Ardoin inherited the office after working as first assistant to Tom Schedler, the former lawmaker who resigned amid allegations of sexual harassment. Ardoin succeeded him and won a full term in 2019, and earned generally high marks for overseeing elections even as he came under growing criticism from the conspiracy theorists in his party.

Being a good election official and being a good Republican should not present conflicting demands, but to many in his party, they did. The pressure got to Ardoin at times, even causing him to break down in tears at one legislative hearing. The moments when he threw his tormenters a bone — inviting them to testify before the commission overseeing the selection of new voting machines, for example — were low points for him and for the state.

Same goes for a few decisions over substantive matters, like when Ardoin backtracked, under legislative pressure, on expanding mail balloting so that more people could vote safely during the height of the pandemic. Absentee voting, of course, is one of the main targets of Trump and his election-denying followers, even though Louisiana and other states have allowed at least some to participate this way for many years without major incident.

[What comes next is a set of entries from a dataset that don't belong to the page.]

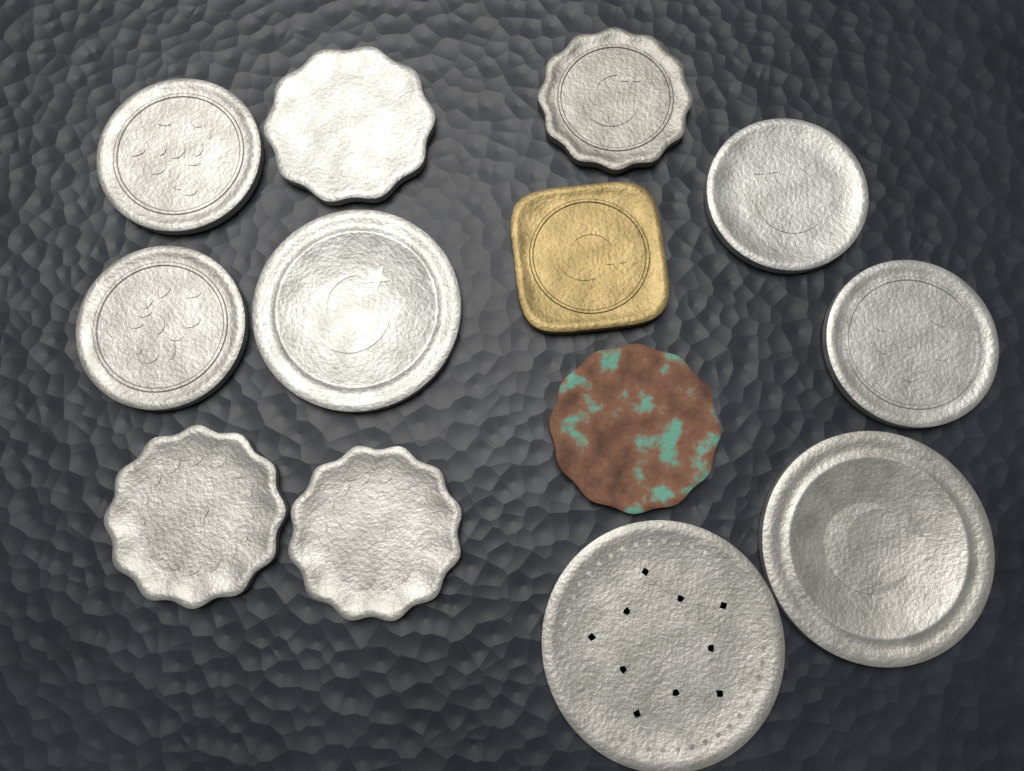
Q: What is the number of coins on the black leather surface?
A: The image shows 13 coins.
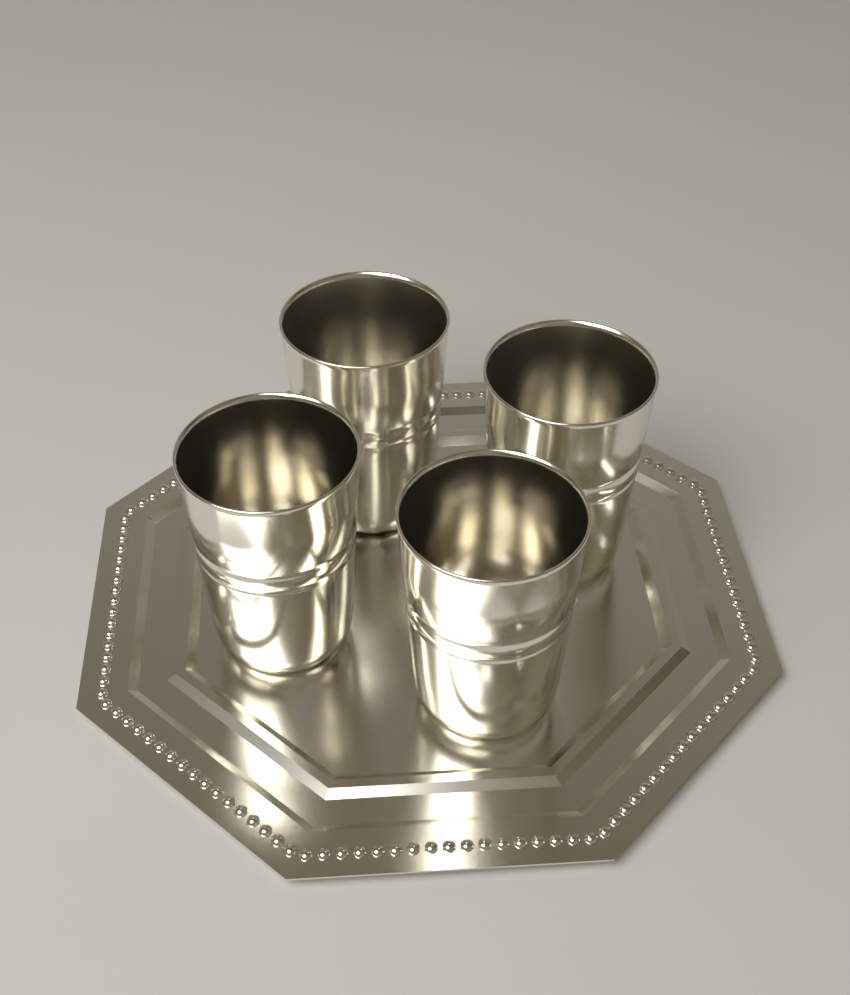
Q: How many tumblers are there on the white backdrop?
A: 4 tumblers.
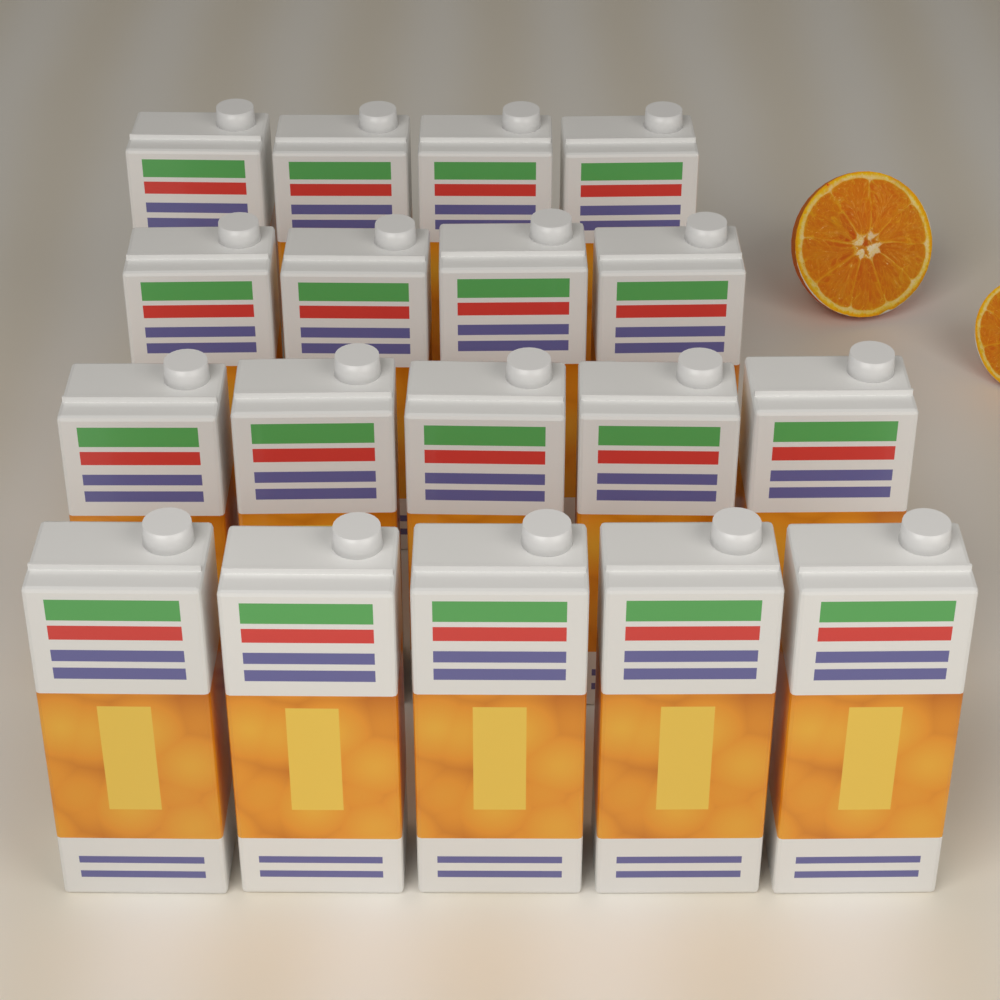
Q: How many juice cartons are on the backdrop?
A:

It should be repeated here, again, that despite investigation after investigation and lawsuit after lawsuit, no evidence of wide-scale fraud or other irregularities has surfaced — not in other states, and certainly not in Louisiana. Yet it still took courage to do what Ardoin ultimately did: call a lie a lie, and vouch for the integrity of our democratic processes.

It’s more than many politicians still in office have mustered. Contrast Ardoin’s strong words with the wiggling and misdirecting from most of our congressional delegation, for example. One more time, for posterity: Among Republicans representing Louisiana, only U.S. Sen. Bill Cassidy voted to fully recognize the 2020 election results in all states. The rest — U.S. Sen. John Kennedy and U.S. Reps. Steve Scalise, Garret Graves, Mike Johnson, and Clay Higgins — all rejected results from at least one state, thus feeding the fiction that President Joe Biden’s victory was in question.

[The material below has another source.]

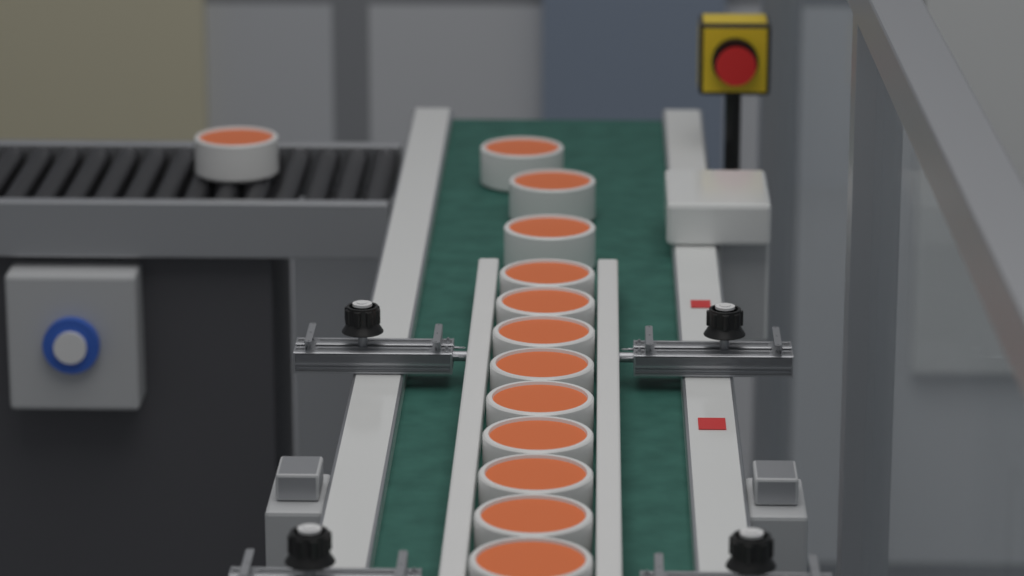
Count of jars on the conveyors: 13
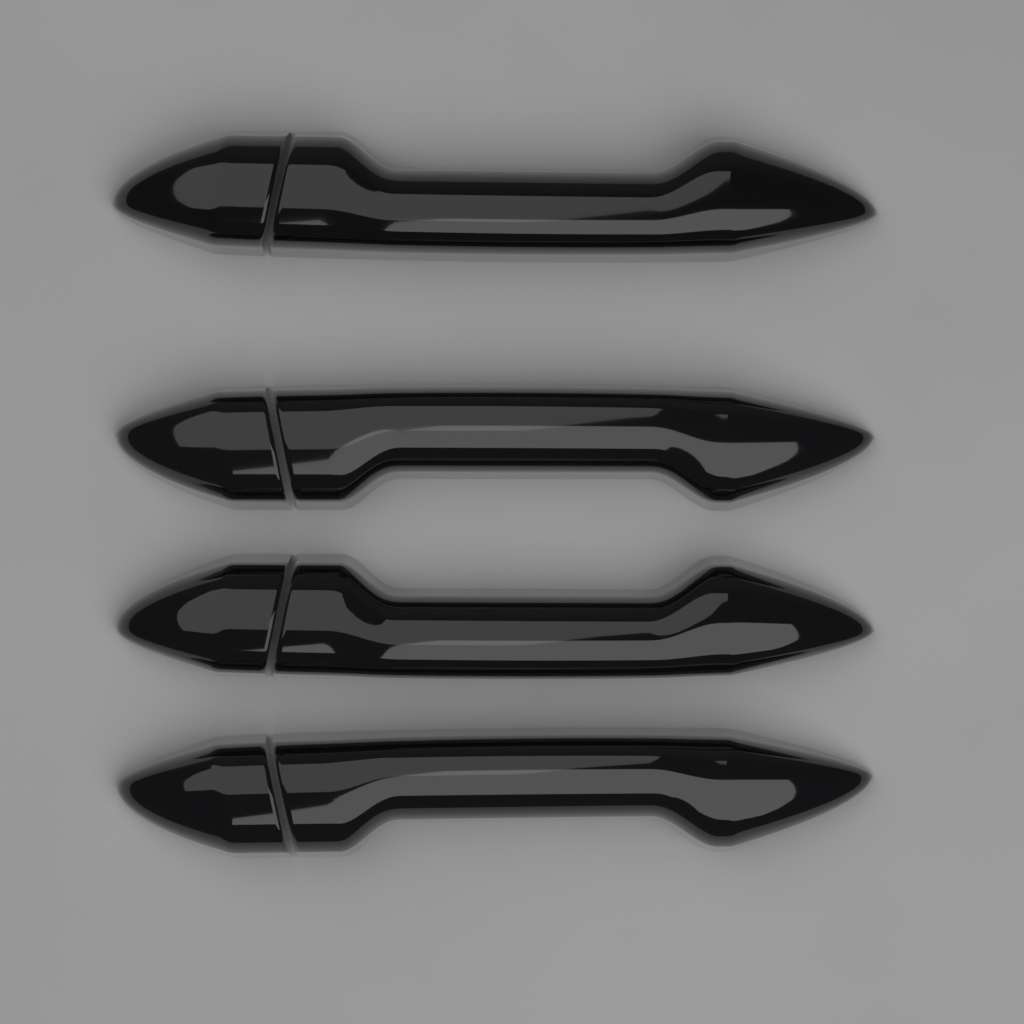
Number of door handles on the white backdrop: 4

I think Ardoin’s right about something else in his statement: that it’s a vocal but small minority demanding Republican politicians stay in line. For all the table-thumping from Trump and his diehards, most people just don’t spend their days seething over his loss and refusing to believe every ounce of evidence that it was legit. If more level-headed, responsible officials would also speak out, maybe the fever would finally break.

I’m sure Raffensperger didn’t like being put in the position of having to stand up to Trump’s bullying any more than Ardoin enjoyed the lower-grade but constant demands from the former president's allies. Had he gotten such a call, though, I think — I sincerely hope — he would have done the right thing and defended the election's results. 

That shouldn't even be a question in a democracy, from anyone tasked with running a state’s election process. Sadly, these days, it absolutely is.